Почти не замечая обрюзгшего самодовольного лица своего собеседника и то и дело поглядывая на свежее, кровь с молоком, личико миссис Сесили, Даниэль от всей души попросил мастера Корда доставить ему такое удовольствие и, как только будет возможно, прийти вместе с женой в гости, чтобы откушать в доме Аурифаберов. Купец поблагодарил за приглашение, но ответил, что рад бы его принять, да только вынужден отложить приятную встречу на недельку или две, и, попросив передать от себя поклон всем домашним, сказал, что будет молиться за их благополучие.
— Вы и не знаете, как вам повезло, что ремесло вашего супруга не требует разъездов, — пожаловалась миссис Сесили, доверительно прикасаясь пальчиками к руке Марджери. — А вот мой муженек, не успеешь оглянуться, как опять уже велит запрягать мулов, садится в повозку и поминай как звали — отправился со своими людьми то в Уэльс, то, наоборот, на восток, все-то ему надо куда-нибудь то за шерстью, то ткани продавать, а я сиди дома одна-одинешенька.
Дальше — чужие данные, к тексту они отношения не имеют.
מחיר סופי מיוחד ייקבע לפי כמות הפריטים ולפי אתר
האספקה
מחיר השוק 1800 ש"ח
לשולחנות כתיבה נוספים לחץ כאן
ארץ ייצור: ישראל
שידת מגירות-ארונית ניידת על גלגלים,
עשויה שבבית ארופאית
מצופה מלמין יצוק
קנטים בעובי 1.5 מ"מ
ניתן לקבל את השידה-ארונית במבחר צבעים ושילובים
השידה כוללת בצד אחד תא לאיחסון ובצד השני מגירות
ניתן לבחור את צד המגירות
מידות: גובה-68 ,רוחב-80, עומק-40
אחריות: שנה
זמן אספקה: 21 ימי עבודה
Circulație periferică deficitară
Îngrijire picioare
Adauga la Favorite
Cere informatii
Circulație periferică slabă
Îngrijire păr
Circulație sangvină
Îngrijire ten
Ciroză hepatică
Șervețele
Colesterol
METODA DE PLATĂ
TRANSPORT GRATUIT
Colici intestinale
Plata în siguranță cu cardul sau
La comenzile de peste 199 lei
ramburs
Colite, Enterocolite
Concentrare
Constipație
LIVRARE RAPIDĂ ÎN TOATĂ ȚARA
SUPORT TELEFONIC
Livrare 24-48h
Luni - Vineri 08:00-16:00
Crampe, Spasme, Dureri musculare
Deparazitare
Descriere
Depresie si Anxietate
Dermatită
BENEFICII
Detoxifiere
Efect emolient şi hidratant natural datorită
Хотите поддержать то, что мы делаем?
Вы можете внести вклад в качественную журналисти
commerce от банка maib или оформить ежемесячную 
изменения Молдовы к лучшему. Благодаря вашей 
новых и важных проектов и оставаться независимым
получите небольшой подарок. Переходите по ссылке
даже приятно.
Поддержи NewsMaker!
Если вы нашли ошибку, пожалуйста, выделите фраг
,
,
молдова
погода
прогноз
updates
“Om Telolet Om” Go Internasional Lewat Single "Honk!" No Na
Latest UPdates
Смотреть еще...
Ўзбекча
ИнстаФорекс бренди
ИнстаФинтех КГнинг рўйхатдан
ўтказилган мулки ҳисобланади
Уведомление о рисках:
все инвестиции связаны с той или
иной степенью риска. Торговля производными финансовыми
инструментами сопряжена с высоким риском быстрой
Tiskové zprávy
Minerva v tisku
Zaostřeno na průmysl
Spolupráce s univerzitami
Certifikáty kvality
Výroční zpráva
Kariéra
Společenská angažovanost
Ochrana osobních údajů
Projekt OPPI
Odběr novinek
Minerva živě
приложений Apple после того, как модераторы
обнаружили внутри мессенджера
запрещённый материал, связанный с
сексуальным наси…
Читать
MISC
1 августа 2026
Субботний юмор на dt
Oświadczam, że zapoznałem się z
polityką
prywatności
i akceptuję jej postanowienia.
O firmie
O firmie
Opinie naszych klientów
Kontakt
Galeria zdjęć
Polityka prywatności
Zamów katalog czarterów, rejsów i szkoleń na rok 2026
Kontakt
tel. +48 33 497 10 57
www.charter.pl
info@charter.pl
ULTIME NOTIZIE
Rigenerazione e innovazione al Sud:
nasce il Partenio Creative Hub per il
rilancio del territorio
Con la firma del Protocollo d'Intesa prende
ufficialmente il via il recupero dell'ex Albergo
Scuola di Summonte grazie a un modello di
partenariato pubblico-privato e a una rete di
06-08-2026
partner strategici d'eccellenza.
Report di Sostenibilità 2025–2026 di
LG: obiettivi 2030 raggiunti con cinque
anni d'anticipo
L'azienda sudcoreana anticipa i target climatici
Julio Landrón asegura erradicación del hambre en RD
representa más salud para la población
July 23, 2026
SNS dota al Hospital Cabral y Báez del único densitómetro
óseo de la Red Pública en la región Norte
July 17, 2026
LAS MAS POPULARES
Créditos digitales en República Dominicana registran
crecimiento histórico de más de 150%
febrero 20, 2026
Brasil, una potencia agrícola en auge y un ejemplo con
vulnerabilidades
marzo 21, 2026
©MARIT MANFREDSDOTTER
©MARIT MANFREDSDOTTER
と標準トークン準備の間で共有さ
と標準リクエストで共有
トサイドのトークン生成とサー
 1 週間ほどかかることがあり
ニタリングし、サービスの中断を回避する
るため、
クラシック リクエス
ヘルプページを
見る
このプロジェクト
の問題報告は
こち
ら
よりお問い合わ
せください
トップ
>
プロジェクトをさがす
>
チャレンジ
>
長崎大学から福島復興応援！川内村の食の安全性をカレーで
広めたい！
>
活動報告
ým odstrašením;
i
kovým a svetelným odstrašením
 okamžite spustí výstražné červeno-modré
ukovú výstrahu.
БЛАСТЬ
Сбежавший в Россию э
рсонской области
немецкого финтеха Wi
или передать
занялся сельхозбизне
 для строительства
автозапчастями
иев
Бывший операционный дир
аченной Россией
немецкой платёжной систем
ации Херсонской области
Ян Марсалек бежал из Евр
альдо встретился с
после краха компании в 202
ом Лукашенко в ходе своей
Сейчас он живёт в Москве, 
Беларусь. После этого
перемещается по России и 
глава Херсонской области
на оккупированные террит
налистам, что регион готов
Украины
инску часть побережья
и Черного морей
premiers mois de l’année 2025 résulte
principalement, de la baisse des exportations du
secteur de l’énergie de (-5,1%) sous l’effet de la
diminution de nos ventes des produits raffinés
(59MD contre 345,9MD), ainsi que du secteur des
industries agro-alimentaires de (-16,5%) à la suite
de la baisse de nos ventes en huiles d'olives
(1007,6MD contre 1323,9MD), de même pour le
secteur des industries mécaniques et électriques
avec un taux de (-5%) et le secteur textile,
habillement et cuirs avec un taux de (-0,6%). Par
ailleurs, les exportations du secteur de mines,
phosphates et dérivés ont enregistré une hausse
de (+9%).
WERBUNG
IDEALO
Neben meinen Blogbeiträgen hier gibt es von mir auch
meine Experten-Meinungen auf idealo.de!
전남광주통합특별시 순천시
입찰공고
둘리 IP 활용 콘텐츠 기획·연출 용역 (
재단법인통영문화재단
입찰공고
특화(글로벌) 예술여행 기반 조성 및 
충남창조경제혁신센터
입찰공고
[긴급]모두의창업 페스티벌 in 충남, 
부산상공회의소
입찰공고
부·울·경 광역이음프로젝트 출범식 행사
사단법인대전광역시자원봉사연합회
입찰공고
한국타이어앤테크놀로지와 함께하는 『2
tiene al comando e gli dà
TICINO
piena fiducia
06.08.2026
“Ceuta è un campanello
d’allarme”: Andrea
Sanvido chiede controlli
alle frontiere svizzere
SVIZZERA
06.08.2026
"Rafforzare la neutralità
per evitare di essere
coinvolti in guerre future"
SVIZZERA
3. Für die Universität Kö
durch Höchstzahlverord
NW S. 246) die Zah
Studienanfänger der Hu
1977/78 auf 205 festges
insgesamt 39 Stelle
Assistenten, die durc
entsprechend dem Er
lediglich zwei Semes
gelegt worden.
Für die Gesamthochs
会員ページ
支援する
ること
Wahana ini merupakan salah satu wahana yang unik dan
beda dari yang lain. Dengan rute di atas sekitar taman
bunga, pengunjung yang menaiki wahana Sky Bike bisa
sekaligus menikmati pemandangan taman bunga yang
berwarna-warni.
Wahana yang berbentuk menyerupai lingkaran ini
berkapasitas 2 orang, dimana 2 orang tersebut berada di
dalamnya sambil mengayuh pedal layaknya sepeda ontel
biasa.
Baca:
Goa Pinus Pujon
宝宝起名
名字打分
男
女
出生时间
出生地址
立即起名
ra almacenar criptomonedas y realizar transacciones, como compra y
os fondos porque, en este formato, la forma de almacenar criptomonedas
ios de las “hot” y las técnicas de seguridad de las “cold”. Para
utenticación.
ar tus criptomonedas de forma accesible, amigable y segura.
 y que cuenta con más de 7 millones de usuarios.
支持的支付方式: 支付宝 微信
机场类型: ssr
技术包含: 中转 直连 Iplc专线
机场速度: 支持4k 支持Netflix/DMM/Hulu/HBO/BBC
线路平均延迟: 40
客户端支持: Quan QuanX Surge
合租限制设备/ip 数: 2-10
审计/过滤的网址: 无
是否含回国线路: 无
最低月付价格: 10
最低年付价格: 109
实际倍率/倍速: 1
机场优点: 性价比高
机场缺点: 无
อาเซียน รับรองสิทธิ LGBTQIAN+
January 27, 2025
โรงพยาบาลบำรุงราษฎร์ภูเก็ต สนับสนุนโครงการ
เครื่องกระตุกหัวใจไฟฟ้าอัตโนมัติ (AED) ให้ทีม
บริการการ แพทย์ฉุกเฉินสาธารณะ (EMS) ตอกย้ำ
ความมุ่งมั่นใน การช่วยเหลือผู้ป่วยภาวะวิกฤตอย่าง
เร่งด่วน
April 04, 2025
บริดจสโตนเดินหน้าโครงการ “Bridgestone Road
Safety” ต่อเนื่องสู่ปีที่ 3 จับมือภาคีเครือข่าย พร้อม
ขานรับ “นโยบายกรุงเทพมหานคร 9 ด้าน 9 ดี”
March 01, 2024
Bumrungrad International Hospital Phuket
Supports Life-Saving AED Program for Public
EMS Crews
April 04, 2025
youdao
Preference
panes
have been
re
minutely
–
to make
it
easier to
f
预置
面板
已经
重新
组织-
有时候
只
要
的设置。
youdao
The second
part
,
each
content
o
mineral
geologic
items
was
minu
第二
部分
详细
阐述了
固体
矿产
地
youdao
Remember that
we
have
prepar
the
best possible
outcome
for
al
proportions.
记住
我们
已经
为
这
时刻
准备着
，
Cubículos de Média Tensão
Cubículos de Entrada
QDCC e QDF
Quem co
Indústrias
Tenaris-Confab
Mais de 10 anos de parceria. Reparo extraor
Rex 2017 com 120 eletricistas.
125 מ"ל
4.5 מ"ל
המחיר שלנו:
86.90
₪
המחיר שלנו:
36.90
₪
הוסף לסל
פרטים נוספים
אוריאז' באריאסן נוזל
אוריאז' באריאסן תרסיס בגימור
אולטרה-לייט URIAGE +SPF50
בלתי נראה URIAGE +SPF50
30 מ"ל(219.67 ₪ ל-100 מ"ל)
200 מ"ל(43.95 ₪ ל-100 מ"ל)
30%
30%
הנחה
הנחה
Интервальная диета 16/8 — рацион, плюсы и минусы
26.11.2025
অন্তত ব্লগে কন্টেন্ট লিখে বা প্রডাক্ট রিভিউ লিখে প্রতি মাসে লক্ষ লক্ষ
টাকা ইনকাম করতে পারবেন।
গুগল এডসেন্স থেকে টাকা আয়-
Вот и завтра он чуть свет опять отправляется в путь, а меня бросает одну на три или четыре дня.
Дважды во время своего жалобного рассказа она вскидывала свои длинные ресницы — сначала на мужа, а потом с непостижимой быстротой стрельнула глазами на Даниэля; ее взгляд мгновенно сверкнул ослепительной вспышкой и тотчас же потух и стал безмятежным, как прежде, но Марджери его перехватила.
— Будет тебе печалиться, моя радость, — снисходительно успокоил жену торговец шерстью. — Не успеешь оглянуться, я уже примчусь обратно.
— Да, хорошо вам говорить, а мне так долго ждать! — ответила та, надув губки. — Три или четыре ночи я буду одна. Так что уж смотрите, муженек, не забудьте привезти мне гостинец: когда вернетесь, меня нужно будет задобрить.
Он и сам отлично знал, что привезет. Старый купец никогда не возвращался из поездок без подарка. Эйлвин Корд приобрел жену не задаром, но несмотря на слепое обожание, он был достаточно рассудителен и понимал, что за эту покупку ему придется платить снова и снова, чтобы ее сохранить. С того дня, когда он, сам себе в этом признавшись, сделает соответствующие выводы, ей предстоит жить в непрестанном страхе за свою нежную шейку, ибо он был человек властный и самолюбивый.
— Вы совершенно правы, — сказала Марджери, с трудом разомкнув непослушные губы, сведенные судорогой. — Я вполне понимаю, как мне повезло.